Do you ever find your head spinning after reading a news article saying that the job market is quickly improving, only to see a story the next day saying the overall economic growth took a nosedive in recent months?
Well, don’t worry; you’re not alone. Sometimes getting the real picture on where the economy stands can be mind-boggling. Here are a few key factors you can watch this summer to keep your bearings on where the economy is headed:
Job growth is a key component of the U.S. economic engine. While the number of jobs added does naturally fluctuate from month to month, it generally is a good indicator of health in the labor market, and to a significant degree, the broader economy. On the first Friday of each month, the report announcing the number of jobs added for the previous month is released.

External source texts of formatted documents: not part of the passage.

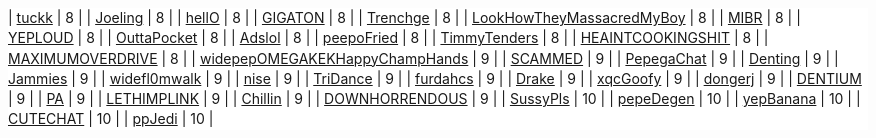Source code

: | [tuckk](https://7tv.app/emotes/63882e9d346422503a288b5e)                                                                                                | 8     |
| [Joeling](https://7tv.app/emotes/6313f0ceae7e63d8ec73e465)                                                                                              | 8     |
| [hellO](https://7tv.app/emotes/61bb3d5cfba91c72ead6fa36)                                                                                                | 8     |
| [GIGATON](https://7tv.app/emotes/62b218ce6422f4e240daa0b3)                                                                                              | 8     |
| [Trenchge](https://7tv.app/emotes/63e0de58559159f548f2afdf)                                                                                             | 8     |
| [LookHowTheyMassacredMyBoy](https://7tv.app/emotes/624e82d51e26ff0e50886a57)                                                                            | 8     |
| [MIBR](https://7tv.app/emotes/625486326e0665dc1950543d)                                                                                                 | 8     |
| [YEPLOUD](https://7tv.app/emotes/613eb8710969108b6718a4ac)                                                                                              | 8     |
| [OuttaPocket](https://7tv.app/emotes/61af534b15b3ff4a5bb9de2c)                                                                                          | 8     |
| [Adslol](https://7tv.app/emotes/6400c49ee5d9925da812b8a7)                                                                                               | 8     |
| [peepoFried](https://7tv.app/emotes/6440ed959f474c6339efa053)                                                                                           | 8     |
| [TimmyTenders](https://7tv.app/emotes/61427ed40969108b67190411)                                                                                         | 8     |
| [HEAINTCOOKINGSHIT](https://7tv.app/emotes/63b5fce25b5db12cdff13440)                                                                                    | 8     |
| [MAXIMUMOVERDRIVE](https://7tv.app/emotes/630fcb73bdf4c4798bed2d76)                                                                                     | 8     |
| [widepepOMEGAKEKHappyChampHands](https://7tv.app/emotes/60b3651d3c9b35aea90ad742)                                                                       | 9     |
| [SCAMMED](https://7tv.app/emotes/60bd742760b022372c872ef1)                                                                                              | 9     |
| [PepegaChat](https://7tv.app/emotes/6147bb2045d00846a86ebd47)                                                                                           | 9     |
| [Denting](https://7tv.app/emotes/63839dd2b88c4be9814ddf0d)                                                                                              | 9     |
| [Jammies](https://7tv.app/emotes/60afb25a566c3e1fc97d2fd2)                                                                                              | 9     |
| [widefl0mwalk](https://7tv.app/emotes/63dc082a34d88e3a095637ff)                                                                                         | 9     |
| [nise](https://7tv.app/emotes/6399dd000f9fb59b899906e3)                                                                                                 | 9     |
| [TriDance](https://7tv.app/emotes/60a53760a71d9fd110427e9b)                                                                                             | 9     |
| [furdahcs](https://7tv.app/emotes/60ae31deaee2aa5538d2971c)                                                                                             | 9     |
| [Drake](https://7tv.app/emotes/609ef98d4c18609a1d9b14f9)                                                                                                | 9     |
| [xqcGoofy](https://7tv.app/emotes/62fc47223b0b86169e3809f0)                                                                                             | 9     |
| [dongerj](https://7tv.app/emotes/627028f53cff3e3e63315be6)                                                                                              | 9     |
| [DENTIUM](https://7tv.app/emotes/63c32d8f38fd1b8baf9c7477)                                                                                              | 9     |
| [PA](https://7tv.app/emotes/6254838cb0dfc5aeb040c803)                                                                                                   | 9     |
| [LETHIMPLINK](https://7tv.app/emotes/63da7f04ae68e92724d7abda)                                                                                          | 9     |
| [Chillin](https://7tv.app/emotes/62e152e889e325cfa26a45a5)                                                                                              | 9     |
| [DOWNHORRENDOUS](https://7tv.app/emotes/637446a49391a7822d25d64b)                                                                                       | 9     |
| [SussyPls](https://7tv.app/emotes/60b7679f1b94ba7313110b9a)                                                                                             | 10    |
| [pepeDegen](https://7tv.app/emotes/60ea74c2f14d8f51558f53cf)                                                                                            | 10    |
| [yepBanana](https://7tv.app/emotes/61ca2b725b3e4178c53eb316)                                                                                            | 10    |
| [CUTECHAT](https://7tv.app/emotes/61ca8be00bf63003719431e6)                                                                                             | 10    |
| [ppJedi](https://7tv.app/emotes/62c144e868a0391cc239b511)                                                                                               | 10    |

Although monthly job gains were less than ideal in the first quarter of 2014, we’ve seen a steady increase in hiring as we’ve entered the summer, most recently with a gain of 288,000 new jobs in June. Should job gains remain strong in the months ahead, look for average wages to start creeping up as employers compete for a shrinking pool of job seekers. Keep your eyes peeled for those employment reports in the coming months, and pay special attention to the direction of average hourly earnings!
The rate of growth in wages is important for several reasons. First, as mentioned, they are an indication of demand for workers out in the labor market. Even more important, they have a direct bearing on consumer spending – the amount of shopping, travel, and other purchases made by U.S. consumers. Since consumer spending accounts for about two-thirds of the economy, it’s a big deal. As you can see, it’s all tied together – and wages are an important piece of the puzzle!
Again, I’m optimistic wage growth will start to pick up in the coming months as the pace of hiring remains strong.
The housing market is also a major contributor to overall economic performance. While it’s true that rising home values have boosted household wealth to record levels, the housing industry has not been performing as well as other sectors of the economy. Many first-time homebuyers are still struggling to enter the market. A spike in mortgage rates starting in May 2013 has made buying a home more expensive. Also, lending standards remain more restrictive than they were prior to the recession and mortgage crisis – although Navy Federal continues to offer attractive zero money down loans to qualified members, helping them overcome this hurdle.
Despite these challenges, I’m seeing some very positive signs for the housing market. The most recent reports suggest a solid upturn in home sales, giving me hope for significant housing activity moving forward. Assuming home prices will rise a bit more slowly, mortgage rates remain near their current low levels, and wages inch up in the months ahead, buying a home should become more affordable and an increasingly attractive alternative to renting – for Navy Federal members and U.S. consumers alike.